PORT-AU-PRINCE / SAINT-MARC — 2 décembre 2025.
Des attaques coordonnées menées par des groupes lourdement armés ont plongé l’Artibonite dans un chaos prolongé au cours du week-end. Des hommes, des femmes et des enfants ont été tués dans plusieurs localités, tandis que des habitations ont été incendiées, poussant des centaines de personnes à fuir vers la côte dans la nuit de dimanche.
Selon des appels d’urgence relayés par la Police nationale, près de la moitié du territoire de l’Artibonite serait désormais sous contrôle de groupes criminels. Les agressions ont notamment visé Bercy et Pont-Sondé, deux zones déjà fragilisées par plusieurs assauts récents.
L’un des syndicats de police, SPNH-17, a dénoncé sur X « la perte des deux plus grands départements du pays », qualifiant la situation de « plus grave faillite sécuritaire de l’histoire récente ».
La présence des unités spécialisées reste concentrée à Port-au-Prince, où opèrent déjà des contingents kenyans dans le cadre de la mission soutenue par les Nations unies.
Fuite vers Saint-Marc et colère populaire
À Pont-Sondé, le responsable local Guerby Siméus a confirmé une dizaine de morts, dont une mère et son enfant. Aucun renfort policier n’était encore arrivé lundi matin, tandis que les assaillants circulaient toujours dans la zone.
Les rescapés ont afflué vers Saint-Marc, où une foule exaspérée a exigé une réponse étatique effective. « Donnez-moi les armes, j’irai me battre », a déclaré un survivant, René Charles, illustrant le basculement croissant vers des formes d’autodéfense populaire.
Devant l’hôtel de ville, certains ont menacé de « faire justice eux-mêmes », estimant que les alertes formulées dès la semaine dernière n’avaient suscité aucune action gouvernementale.
Autodéfense, épuisement humanitaire et effondrement administratif
Le militant Charlesma Jean Marcos a rappelé que les habitants avaient prévenu les autorités de l’imminence d’une invasion criminelle. Selon lui, seuls les groupes d’autodéfense ont tenté de contenir les assaillants, malgré des moyens dérisoires.
Entre les personnes dormant à la belle étoile, les enfants séparés de leurs familles et la pénurie de nourriture, la pression humanitaire devient insoutenable. Plus de la moitié de la population haïtienne se trouve déjà en situation d’insécurité alimentaire grave, accentuée par les routes coupées et les déplacements massifs de population.

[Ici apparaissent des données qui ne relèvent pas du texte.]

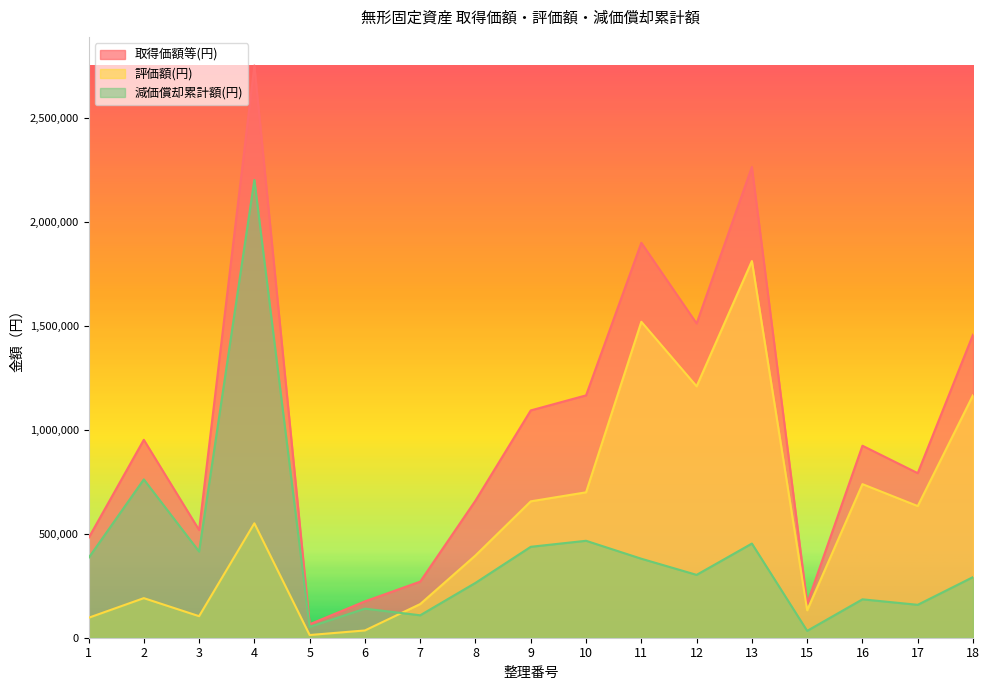

Reading left to right, what are all the values shown in this chart?

取得価額等(円): 479520	952560	518400	2754000	64800	174960	270000	660000	1094000	1166400	1900800	1512500	2266000	165000	924000	792000	1458600
評価額(円): 95904	190512	103680	550800	12960	34992	162000	396000	656400	699840	1520640	1210000	1812800	132000	739200	633600	1166880
減価償却累計額(円): 383616	762048	414720	2203200	51840	139968	108000	264000	437600	466560	380160	302500	453200	33000	184800	158400	291720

Gran Grif, un acteur criminel structurant
Les attaques de vendredi et samedi ont été attribuées au groupe Gran Grif, actif entre le Centre et l’Artibonite et responsable du massacre d’octobre 2024 à Pont-Sondé, qui avait fait plus de cent morts.
Des vidéos filmées en direct par les assaillants ont circulé sur les réseaux sociaux tout au long du week-end.
Le chef du gang, Luckson Elan, a récemment été sanctionné par le Conseil de sécurité de l’ONU et par les autorités américaines. Prophane Victor, ancien député accusé d’armer des jeunes dans la région, fait partie des figures politiques sanctionnées dans le même dossier.
Un rapport des Nations unies indique que les homicides ont plus que triplé dans l’Artibonite et le Centre en un an, passant de 419 victimes entre janvier et août 2024 à 1 303 sur la même période en 2025.
Une gouvernance silencieuse face à l’effondrement régional
Dans une réaction publiée sur X, Fritz Alphonse Jean, membre du Conseil présidentiel de transition, a dénoncé un pouvoir exécutif « incapable de répondre aux urgences sécuritaires depuis plus d’un an ».
Il évoque « un pays où le sang coule, où la vie et les biens disparaissent sans réaction institutionnelle ».
Le contraste entre les déclarations officielles du duo Saint-Cyr/Fils-Aimé et l’emprise croissante des groupes criminels renforce l’impression d’un État réduit à un rôle formel, incapable de maîtriser le territoire comme d’assurer la protection minimale des populations.